«Essa si alzò per esaminare il daino deposto sulla porta, mentre Jena, stanco della sua caccia che l'aveva condotto molto lontano, entrò nella capanna e si riposò accanto al fuoco.
«La giovane non tornava: Jena si domandava quale motivo poteva trattenerla fuori; si alzò per guardare attraverso la porta, e la vide intenta a mangiare avidamente tutto il grasso del daino.
«Allora esclamò:
«—Io speravo di essere felice, ma invece mi sono ingannato.

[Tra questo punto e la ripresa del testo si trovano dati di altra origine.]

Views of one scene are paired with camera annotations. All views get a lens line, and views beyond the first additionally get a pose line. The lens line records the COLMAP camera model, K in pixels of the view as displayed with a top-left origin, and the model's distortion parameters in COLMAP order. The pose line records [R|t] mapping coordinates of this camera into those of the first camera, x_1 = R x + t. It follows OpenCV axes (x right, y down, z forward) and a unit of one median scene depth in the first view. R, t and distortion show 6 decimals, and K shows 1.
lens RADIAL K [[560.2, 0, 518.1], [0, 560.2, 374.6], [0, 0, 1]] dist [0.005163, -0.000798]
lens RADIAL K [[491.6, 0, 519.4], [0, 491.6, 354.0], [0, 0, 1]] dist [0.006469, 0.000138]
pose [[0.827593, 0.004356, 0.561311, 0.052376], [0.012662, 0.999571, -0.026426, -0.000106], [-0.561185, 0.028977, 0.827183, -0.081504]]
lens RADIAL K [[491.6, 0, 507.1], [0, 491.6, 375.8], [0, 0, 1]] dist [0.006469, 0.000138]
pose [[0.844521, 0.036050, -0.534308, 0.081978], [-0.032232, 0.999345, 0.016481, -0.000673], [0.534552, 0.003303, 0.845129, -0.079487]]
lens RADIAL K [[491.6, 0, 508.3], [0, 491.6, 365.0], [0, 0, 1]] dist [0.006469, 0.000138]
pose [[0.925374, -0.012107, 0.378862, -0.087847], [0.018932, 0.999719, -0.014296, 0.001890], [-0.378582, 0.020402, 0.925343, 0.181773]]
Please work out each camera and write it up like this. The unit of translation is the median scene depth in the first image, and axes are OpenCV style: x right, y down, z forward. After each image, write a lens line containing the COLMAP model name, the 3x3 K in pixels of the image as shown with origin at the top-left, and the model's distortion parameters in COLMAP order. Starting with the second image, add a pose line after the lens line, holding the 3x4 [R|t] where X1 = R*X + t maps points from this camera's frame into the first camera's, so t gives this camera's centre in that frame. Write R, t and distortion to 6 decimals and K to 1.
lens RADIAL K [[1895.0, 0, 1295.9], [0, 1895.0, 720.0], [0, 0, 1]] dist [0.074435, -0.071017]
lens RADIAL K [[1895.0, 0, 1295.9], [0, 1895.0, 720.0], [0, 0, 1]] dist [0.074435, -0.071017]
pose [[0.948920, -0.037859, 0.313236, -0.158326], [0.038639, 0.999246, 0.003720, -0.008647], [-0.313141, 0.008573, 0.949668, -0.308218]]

«Poi, rivolgendosi alla donna:
«—Povera faina—disse—non disturbatevi e divorate pure tutta la cacciagione che ho portato.
«Prese nuovamente il suo laccio e se ne andò; poi, secondo il solito, lo sospese a un albero prima di allontanarsi per cercare della selvaggina. Tornò alla sera recando un superbo daino. Una capanna aveva sostituito l'albero e attraverso una feritoia Jena scorse un'altra incantevole giovinetta che accudiva al fuoco.
«Appena egli entrò, essa si alzò con aria gentile, gli diede il benvenuto, e senza perdere tempo si mise a scuoiare il daino come si deve, e ne sospese la carne per affumicarla. Quindi ne apparecchiò un pezzo per il cacciatore che avea molta fame. Allora il nostro giovane disse fra sè:
«—Adesso finalmente ho trovato la vera felicità.
«Ogni sera, quando suo marito ritornava dalla caccia, la buona sposa lo accoglieva, con piacere, gli faceva trovare tutto in ordine, si prendeva cura della cacciagione, preparava il desinare, e da allora in poi Jena fu l'uomo più felice del mondo.»